Pages

Saturday, June 22, 2013

Allegory and the Unicorn Tapestries

The unicorn tapestries are among the world's best-known works of handwoven patterned fabric. Usually on display at the Cloisters, the branch of New York City's Metropolitan Museum of Art devoted to medieval art, they are rich in detail and allegory. Composed of seven fabric panels, they were created both for warmth and to inspire storytelling. They are among the finest examples of the ancient art of tapestry--and perhaps the most enigmatic.

Thought to have been designed in France and woven in Brussels between 1495 and 1505, the unicorn tapestries were created primarily from wool, using silk and metallic thread. They present scenes of a hunt for the unicorn, a mythological creature usually depicted as a large white horse with a long horn growing out of the center of its head. All seven panels have sustained some damage, and only fragments of the fifth remain. Yet they have such realistic detail that observers have identified most of the plant life shown. Some of the flora is shown in the landscape and garden settings, while other examples are evident in the millefleurs background. To the medieval viewer the plants appearing in the tapestries would have represented not only cures for human ills but also symbols of deeper truths.
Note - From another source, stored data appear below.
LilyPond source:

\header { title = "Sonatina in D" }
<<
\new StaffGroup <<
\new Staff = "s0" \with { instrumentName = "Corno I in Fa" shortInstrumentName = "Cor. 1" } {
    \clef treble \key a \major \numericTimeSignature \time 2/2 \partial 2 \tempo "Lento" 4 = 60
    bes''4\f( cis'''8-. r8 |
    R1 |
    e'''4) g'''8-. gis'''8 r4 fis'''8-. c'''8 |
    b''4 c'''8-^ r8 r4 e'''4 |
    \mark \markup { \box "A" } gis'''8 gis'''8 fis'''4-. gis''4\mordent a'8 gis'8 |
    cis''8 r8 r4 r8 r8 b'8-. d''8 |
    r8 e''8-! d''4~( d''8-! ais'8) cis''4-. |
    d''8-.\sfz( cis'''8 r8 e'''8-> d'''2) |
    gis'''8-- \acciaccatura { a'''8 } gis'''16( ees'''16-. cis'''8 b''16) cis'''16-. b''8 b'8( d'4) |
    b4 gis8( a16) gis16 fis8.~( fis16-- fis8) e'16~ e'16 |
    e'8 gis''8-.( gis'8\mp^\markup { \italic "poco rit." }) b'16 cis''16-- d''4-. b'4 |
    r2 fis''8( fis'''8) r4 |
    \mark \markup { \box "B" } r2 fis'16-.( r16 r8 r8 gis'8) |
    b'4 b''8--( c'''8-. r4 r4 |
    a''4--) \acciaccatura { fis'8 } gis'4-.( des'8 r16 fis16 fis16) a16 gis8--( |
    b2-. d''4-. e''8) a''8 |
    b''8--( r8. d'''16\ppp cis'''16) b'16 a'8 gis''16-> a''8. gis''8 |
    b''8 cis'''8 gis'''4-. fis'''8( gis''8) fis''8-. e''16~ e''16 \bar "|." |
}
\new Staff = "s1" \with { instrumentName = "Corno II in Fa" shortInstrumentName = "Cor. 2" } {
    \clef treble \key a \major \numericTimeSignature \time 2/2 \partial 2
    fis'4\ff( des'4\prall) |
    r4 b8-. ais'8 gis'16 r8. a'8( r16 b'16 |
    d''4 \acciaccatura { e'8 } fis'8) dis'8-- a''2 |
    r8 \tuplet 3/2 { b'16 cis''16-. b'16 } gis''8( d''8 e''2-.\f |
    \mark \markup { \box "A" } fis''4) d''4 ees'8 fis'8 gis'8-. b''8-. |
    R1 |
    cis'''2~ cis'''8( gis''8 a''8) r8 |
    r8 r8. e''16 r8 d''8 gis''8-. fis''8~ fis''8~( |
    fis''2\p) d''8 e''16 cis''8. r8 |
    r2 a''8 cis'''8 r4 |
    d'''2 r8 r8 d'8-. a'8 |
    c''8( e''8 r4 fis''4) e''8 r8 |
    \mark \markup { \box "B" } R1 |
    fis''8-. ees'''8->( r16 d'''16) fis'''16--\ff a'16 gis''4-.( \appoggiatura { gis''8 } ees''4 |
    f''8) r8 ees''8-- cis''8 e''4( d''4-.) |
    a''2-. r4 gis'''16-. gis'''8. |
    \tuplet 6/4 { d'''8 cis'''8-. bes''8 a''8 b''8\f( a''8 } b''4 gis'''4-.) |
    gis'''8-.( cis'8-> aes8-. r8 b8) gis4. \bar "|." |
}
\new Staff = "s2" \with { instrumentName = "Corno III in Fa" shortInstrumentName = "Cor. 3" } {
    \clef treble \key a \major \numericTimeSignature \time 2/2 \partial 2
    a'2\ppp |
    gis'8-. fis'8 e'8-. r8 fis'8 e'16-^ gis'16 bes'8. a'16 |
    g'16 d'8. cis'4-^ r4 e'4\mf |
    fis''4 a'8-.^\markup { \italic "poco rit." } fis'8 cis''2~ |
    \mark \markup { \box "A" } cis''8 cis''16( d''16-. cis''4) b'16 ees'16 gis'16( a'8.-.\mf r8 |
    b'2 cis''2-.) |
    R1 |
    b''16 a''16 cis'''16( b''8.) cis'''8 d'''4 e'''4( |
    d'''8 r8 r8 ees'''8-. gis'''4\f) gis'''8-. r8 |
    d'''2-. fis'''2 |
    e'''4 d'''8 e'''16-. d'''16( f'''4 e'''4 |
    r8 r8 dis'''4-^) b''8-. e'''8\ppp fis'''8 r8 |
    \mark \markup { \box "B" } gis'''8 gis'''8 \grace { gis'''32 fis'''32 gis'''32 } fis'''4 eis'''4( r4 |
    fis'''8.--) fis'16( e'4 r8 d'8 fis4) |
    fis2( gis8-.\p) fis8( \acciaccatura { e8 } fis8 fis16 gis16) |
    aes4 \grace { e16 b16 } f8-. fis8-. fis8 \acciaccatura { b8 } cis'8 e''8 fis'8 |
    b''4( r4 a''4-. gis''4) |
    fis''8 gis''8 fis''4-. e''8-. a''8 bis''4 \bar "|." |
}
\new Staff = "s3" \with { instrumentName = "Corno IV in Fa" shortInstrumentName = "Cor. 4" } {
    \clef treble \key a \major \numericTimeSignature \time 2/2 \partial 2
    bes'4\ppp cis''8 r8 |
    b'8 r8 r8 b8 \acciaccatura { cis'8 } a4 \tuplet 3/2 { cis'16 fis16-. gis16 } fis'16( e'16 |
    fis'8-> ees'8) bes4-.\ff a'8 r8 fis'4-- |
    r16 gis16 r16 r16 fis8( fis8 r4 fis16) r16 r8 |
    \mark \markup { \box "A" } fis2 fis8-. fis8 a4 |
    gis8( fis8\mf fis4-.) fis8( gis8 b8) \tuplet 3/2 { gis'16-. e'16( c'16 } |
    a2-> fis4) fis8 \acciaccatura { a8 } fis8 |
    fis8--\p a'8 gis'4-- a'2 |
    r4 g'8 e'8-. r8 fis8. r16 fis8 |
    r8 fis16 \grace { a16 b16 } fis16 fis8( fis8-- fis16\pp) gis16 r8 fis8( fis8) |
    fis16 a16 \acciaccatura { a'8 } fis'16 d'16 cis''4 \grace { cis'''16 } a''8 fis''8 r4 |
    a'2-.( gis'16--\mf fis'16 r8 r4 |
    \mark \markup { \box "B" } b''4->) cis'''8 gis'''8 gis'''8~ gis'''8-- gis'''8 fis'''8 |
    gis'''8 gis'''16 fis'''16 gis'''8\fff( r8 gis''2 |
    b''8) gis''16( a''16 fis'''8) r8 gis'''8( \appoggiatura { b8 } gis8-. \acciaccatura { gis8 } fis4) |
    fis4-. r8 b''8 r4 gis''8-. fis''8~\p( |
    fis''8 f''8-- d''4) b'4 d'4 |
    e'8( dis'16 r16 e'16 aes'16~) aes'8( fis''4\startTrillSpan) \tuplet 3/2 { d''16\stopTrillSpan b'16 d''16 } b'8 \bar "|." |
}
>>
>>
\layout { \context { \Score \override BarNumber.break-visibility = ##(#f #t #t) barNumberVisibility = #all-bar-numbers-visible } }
Speculation concerning the commissioning and narrative meaning of the tapestries falls into two main camps. One theory holds that the initials A and a reversed E joined by a bow, an emblem of Anne of Brittany (twice the queen of France), indicates their connection with Anne and her husband Louis XII. The same theory suggests that in the sixth tapestry the lovers are Anne and Louis. Another hypothesis links the A and E to Antoinette of Ambroise, the wife of Francois, duc de La Rochefoucauld. The initials F and R have been sewn into the sky of the third tapestry, and an inventory of records for 1680 showed the tapestries as belonging to La Rochefoucauld. In 1793, during the French Revolution, the tapestries were taken from the family's chateau in Verteuil (peasants apparently used them to protect produce), but they were recovered in the 1850s. The tapestries were purchased by John D. Rockefeller, Jr., in 1922 and were donated to New York City's Metropolitan Museum of Art in 1937.

Another focus of discussion concerning the tapestries is the nature and meaning of the allegorical tale they tell. Do they represent a tale of courtly love, or do they depict the life of Christ? This question has been asked of another allegory, the Song of Solomon, or Song of Songs, in the Bible. The surface story of the Song chronicles the sometimes stormy relationship between man and woman, and some scholars say its meaning is just that. Others say that the Song concerns the relationship of Christ to the church. The debate over the tapestries runs a similar course. Although the surface theme of the unicorn tapestries is the struggle between the mythical unicorn and those pursuing it, the symbolism could suggest that the tapestries were created either to celebrate courtship, matrimony, and fertility or to depict the incarnation, death, and resurrection of Christ.

The Start of the Hunt introduces the hunters but not the unicorn. Hunting with trained dogs in the late Middle Ages was an activity of the nobility, and hunters in the tapestries are dressed in fine clothing, a clue to their rank.

In the second tapestry, The Unicorn Is Found, the unicorn uses his magical horn to remove a snake's venom from the water. It is here that the theory regarding Christian symbolism begins, with the unicorn seen as a symbol of Christ saving all from the poison of Satan. 

In the third tapestry, The Unicorn Leaps out of the Stream, the hunters, their faces distorted into expressions of cruelty, could symbolize the persecutors of Christ. In the fourth tapestry, The Unicorn at Bay, the unicorn becomes savage. New on the scene is a man with a horn, who may symbolize the archangel Gabriel.

The Unicorn Is Captured by the Maiden, the fifth tapestry, is now in fragments. The remaining pieces show a young female figure and a unicorn within the confines of a walled garden; dogs are attacking the unicorn and blood can be seen running down its side. Tradition says that the unicorn can be trapped only by a virgin, and an enclosed garden was a medieval symbol of chastity. But the apple tree at the tapestry's center could be a reminder of the fall of Adam and Eve, suggesting that the unicorn symbolizes Christ and the tapestry narrative the redemption of humankind after the fall.

The sixth tapestry, The Unicorn Is Killed and Brought to the Castle, centers on the slain unicorn, who is looked upon in distress. The seventh tapestry, The Unicorn in Captivity, is the most famous of the tapestries. Here the unicorn has come back to life but is chained to a wooden gate. The risen unicorn could represent the risen Christ, but there remains the problem of the symbolism of the unicorn in chains. One theory is that the unicorn symbolizes a bridegroom secured by his lover. Another holds that the unicorn (as Christ) is forever linked to humankind.

As with the Song of Songs, the ultimate meaning of the tapestries--whose total number, seven, is a symbol of completion and perfection--continues to elude us. But this very uncertainty has preserved the story of the unicorn and stimulated interest in discovering its true meaning, perhaps as its creator intended.